• SOURCE TEXT:
— Start —

Unfortunately, scammers have no qualms about preying on unsuspecting Filipinos even during these difficult times. In fact, during times of crisis, we may be more prone to making careless financial decisions.

The best investments, of course, are those that we understand. Investing our money, especially in supposedly high-reward opportunities, should only follow after deep understanding of the assets involved. There is no way to get rich easily with investments. After all, if extremely high rates of return were possible within a short span of time, why would some people want your money instead of just investing their own?

Scammers have recently been promoting “cryptocurrency investment” schemes on social media and website ads. These schemes are popular among scammers because cryptocurrency is a complex topic. Few potential investors understand its mechanics, so false claims are difficult for investors to readily verify and dismiss. Many of these schemes, shown below, even claim to be backed by well-known personalities, such as Finance Secretary Carlos Dominguez III and former Senate President Manny Villar. This is not true.

— End —

• RAW RECORDS:
— Start —

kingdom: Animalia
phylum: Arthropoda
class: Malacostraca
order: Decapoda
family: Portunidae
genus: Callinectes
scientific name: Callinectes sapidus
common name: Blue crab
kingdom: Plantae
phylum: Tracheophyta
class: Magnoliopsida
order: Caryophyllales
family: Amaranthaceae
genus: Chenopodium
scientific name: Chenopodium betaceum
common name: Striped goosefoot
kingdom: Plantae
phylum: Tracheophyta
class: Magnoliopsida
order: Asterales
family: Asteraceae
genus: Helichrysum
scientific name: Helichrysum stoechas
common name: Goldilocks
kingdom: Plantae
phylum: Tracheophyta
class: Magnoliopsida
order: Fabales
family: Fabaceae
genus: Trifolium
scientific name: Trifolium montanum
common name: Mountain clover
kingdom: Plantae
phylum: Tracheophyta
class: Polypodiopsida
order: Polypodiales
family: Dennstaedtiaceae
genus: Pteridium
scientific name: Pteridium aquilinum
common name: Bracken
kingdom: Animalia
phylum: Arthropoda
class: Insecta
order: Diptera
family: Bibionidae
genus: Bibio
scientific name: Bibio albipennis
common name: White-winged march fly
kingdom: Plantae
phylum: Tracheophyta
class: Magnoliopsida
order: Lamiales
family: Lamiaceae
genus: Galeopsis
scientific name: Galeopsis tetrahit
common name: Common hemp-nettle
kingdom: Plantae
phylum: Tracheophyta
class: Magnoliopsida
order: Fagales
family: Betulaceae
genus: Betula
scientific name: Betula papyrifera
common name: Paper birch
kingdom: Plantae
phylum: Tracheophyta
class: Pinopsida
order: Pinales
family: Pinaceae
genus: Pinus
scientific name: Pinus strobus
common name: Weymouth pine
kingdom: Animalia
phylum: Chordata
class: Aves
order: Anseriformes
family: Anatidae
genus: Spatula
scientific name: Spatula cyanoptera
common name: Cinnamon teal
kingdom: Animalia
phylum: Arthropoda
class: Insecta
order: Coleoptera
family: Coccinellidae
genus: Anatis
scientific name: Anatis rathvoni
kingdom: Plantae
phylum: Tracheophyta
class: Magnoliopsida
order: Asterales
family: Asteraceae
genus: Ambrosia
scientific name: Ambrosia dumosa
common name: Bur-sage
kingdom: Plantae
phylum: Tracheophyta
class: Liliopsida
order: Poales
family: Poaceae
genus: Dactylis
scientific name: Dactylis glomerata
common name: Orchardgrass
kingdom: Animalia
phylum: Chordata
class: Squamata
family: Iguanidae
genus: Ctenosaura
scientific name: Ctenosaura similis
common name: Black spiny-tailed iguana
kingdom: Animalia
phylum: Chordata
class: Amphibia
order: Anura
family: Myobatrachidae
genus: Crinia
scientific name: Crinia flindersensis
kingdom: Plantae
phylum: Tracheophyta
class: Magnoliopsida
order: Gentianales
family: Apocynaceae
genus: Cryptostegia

— End —

• TASKS FOR THIS EXERCISE:
1. Write out the stretch of the records from their first line through the line that contains "genus: Galeopsis", with both ends included.
2. Continue the investment-scam text from the point where it stops.
The investment-scam text and the records come from unrelated sources.

• ANSWERS TO THE TASKS:
1.
kingdom: Animalia
phylum: Arthropoda
class: Malacostraca
order: Decapoda
family: Portunidae
genus: Callinectes
scientific name: Callinectes sapidus
common name: Blue crab
kingdom: Plantae
phylum: Tracheophyta
class: Magnoliopsida
order: Caryophyllales
family: Amaranthaceae
genus: Chenopodium
scientific name: Chenopodium betaceum
common name: Striped goosefoot
kingdom: Plantae
phylum: Tracheophyta
class: Magnoliopsida
order: Asterales
family: Asteraceae
genus: Helichrysum
scientific name: Helichrysum stoechas
common name: Goldilocks
kingdom: Plantae
phylum: Tracheophyta
class: Magnoliopsida
order: Fabales
family: Fabaceae
genus: Trifolium
scientific name: Trifolium montanum
common name: Mountain clover
kingdom: Plantae
phylum: Tracheophyta
class: Polypodiopsida
order: Polypodiales
family: Dennstaedtiaceae
genus: Pteridium
scientific name: Pteridium aquilinum
common name: Bracken
kingdom: Animalia
phylum: Arthropoda
class: Insecta
order: Diptera
family: Bibionidae
genus: Bibio
scientific name: Bibio albipennis
common name: White-winged march fly
kingdom: Plantae
phylum: Tracheophyta
class: Magnoliopsida
order: Lamiales
family: Lamiaceae
genus: Galeopsis

2.
If you see these advertisements, block and report the page to better protect yourself. For scam ads found on the Google search result page, shopping page, Youtube, and other Google platforms, such as Gmail, you can visit https://support.google.com/google-ads/troubleshooter/4578507#ts=6006595 and fill out the form. You will need to provide a click string of the ad you are giving feedback about. To do this, right-click the ad and copy the link address. If right-click is disabled, you may need to disconnect your computer from the internet, click the ad, and then copy the URL in the address bar in your browser. (More ways here: https://support.google.com/admanager/answer/6161675)

Twitter similarly has a feedback form to report fake ads.

For Facebook, you can simply click the (•••) next to the ad, click Report Ad, and follow the on-screen instructions.

While you cannot opt out of seeing Facebook advertisements completely, you can opt out of ads based on your browsing habits. The ads that we see on Facebook are typically based on our profile and the kind of content we access.

To opt out of this system, log on to your Facebook account, and click on “Settings” at the upper right-hand corner of your homepage. Then, scroll down to the section in “Settings” marked “Ads.” You’ll see a number of ad preferences. Go to “Ad Settings.” Change the settings for “Ads based on data from partners” and “Ads based on your activity on Facebook Company Products you see elsewhere” to “Not Allowed.”

The section marked “Ads that include your social actions” (i.e., pages you have liked) can be changed from being seen by “Only Friends” to “Only Me” as well.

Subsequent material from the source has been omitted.